- CVS Health on Wednesday launched a workplace reopening product for U.S. employers and universities to test employees and students for COVID-19 to help with reopening, even as the U.S. continues to struggle with the first wave of the pandemic.
- The so-called Return Ready program includes testing options depending on an employer's physical worksite and risk of exposure. It includes point-of-care diagnostic tests, which give results within 15 minutes, or third-party lab tests, which issue results in a few days. Employees can be tested onsite with CVS medical staff or at one of CVS' almost 1,400 drive-thru testing locations.
- A CVS spokesperson declined to comment on the price of the service, telling Healthcare Dive it's "customizable to include testing and other services and thus, may vary." The health conglomerate said it's in conversations with employers across a range of industries, including financial services, sports and media, along with government organizations and first responders, interested in using the program.
A flurry of health tech startups, providers, diagnostic giants and more have begun offering products to help businesses looking for ways to resume in-person operations without threatening the health — or productivity — of their workforce.
The products come as each state is in some phase of reopening, although more than half of the country, especially in the South and West, has seen positive cases increase over the past two weeks, and health outcomes aren't improving. On Tuesday, seven states reported the highest number of novel coronavirus hospitalizations since the pandemic began.

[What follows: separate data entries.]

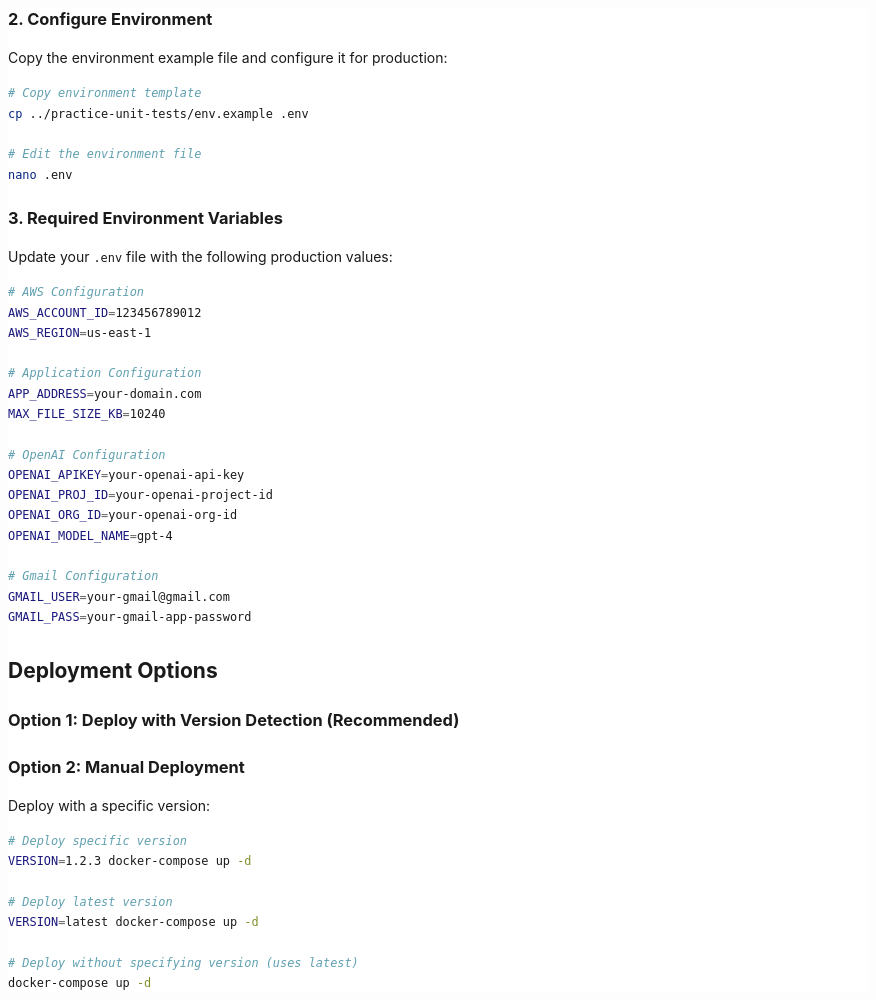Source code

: ### 2. Configure Environment

Copy the environment example file and configure it for production:

```bash
# Copy environment template
cp ../practice-unit-tests/env.example .env

# Edit the environment file
nano .env
```

### 3. Required Environment Variables

Update your `.env` file with the following production values:

```bash
# AWS Configuration
AWS_ACCOUNT_ID=123456789012
AWS_REGION=us-east-1

# Application Configuration
APP_ADDRESS=your-domain.com
MAX_FILE_SIZE_KB=10240

# OpenAI Configuration
OPENAI_APIKEY=your-openai-api-key
OPENAI_PROJ_ID=your-openai-project-id
OPENAI_ORG_ID=your-openai-org-id
OPENAI_MODEL_NAME=gpt-4

# Gmail Configuration
GMAIL_USER=your-gmail@gmail.com
GMAIL_PASS=your-gmail-app-password
```

## Deployment Options

### Option 1: Deploy with Version Detection (Recommended)

### Option 2: Manual Deployment

Deploy with a specific version:

```bash
# Deploy specific version
VERSION=1.2.3 docker-compose up -d

# Deploy latest version
VERSION=latest docker-compose up -d

# Deploy without specifying version (uses latest)
docker-compose up -d
```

FDA has issued a record number of Emergency Use Authorizations for COVID-19 tests in an attempt to start widespread testing and contact tracing efforts, which has helped the U.S. ramp up testing capacity. However, the rapid expansion has raised concerns about accuracy and availability, as the predominant type of COVID-19 test is complex and can only be done in certain labs.
Point-of-care tests, which are not as complex, make up only a small fraction of available testing capacity and aren't as sensitive, according to the Office of the Assistant Secretary for Health.
There's some evidence COVID-19 tests may miss more than one in five cases.
However, that hasn't stopped healthcare companies from stepping in and selling testing capabilities to deep-pocketed employers looking to resume a more normal course of operations and reverse the tanking U.S. economy. More than 45 million Americans have filed for unemployment over the past three months.
But just 6% of employers say they plan to conduct diagnostic tests for employees, according to a survey of more than 1,000 companies by employment law firm Littler, suggesting the market for CVS' offering may be smaller than the health behemoth predicts. Employers are uncertain about the high cost of testing, and it remains unclear to many whether payers or employers will pay for the testing, though Congress has mandated insurers cover medically necessary COVID-19 tests.
An overwhelming majority of workplaces instead plan to implement temperature checks and symptom screenings to try and catch in-office virus transmission.
The CVS product includes digital tools to schedule tests and share results, reporting and analytics capabilities and an onsite immunization clinic as well as a contact tracing option through third-party vendors. CVS plans to use it for its own employees.
UnitedHealth Group partnered with Microsoft to launch a COVID-19 screening app in May that's available to all U.S. employers for free, while Verily, Alphabet's life sciences arm, began offering a program combining symptom screening, testing services and data analytics earlier this month.
Testing giants LabCorp and Quest are similarly pitching their disease-detection services to employers. LabCorp offers an at-home molecular diagnostic collection kit and fingerstick antibody blood test, as does its rival Quest. Quest, with Delta Air Lines as an early customer, also offers telemedicine and contact tracing.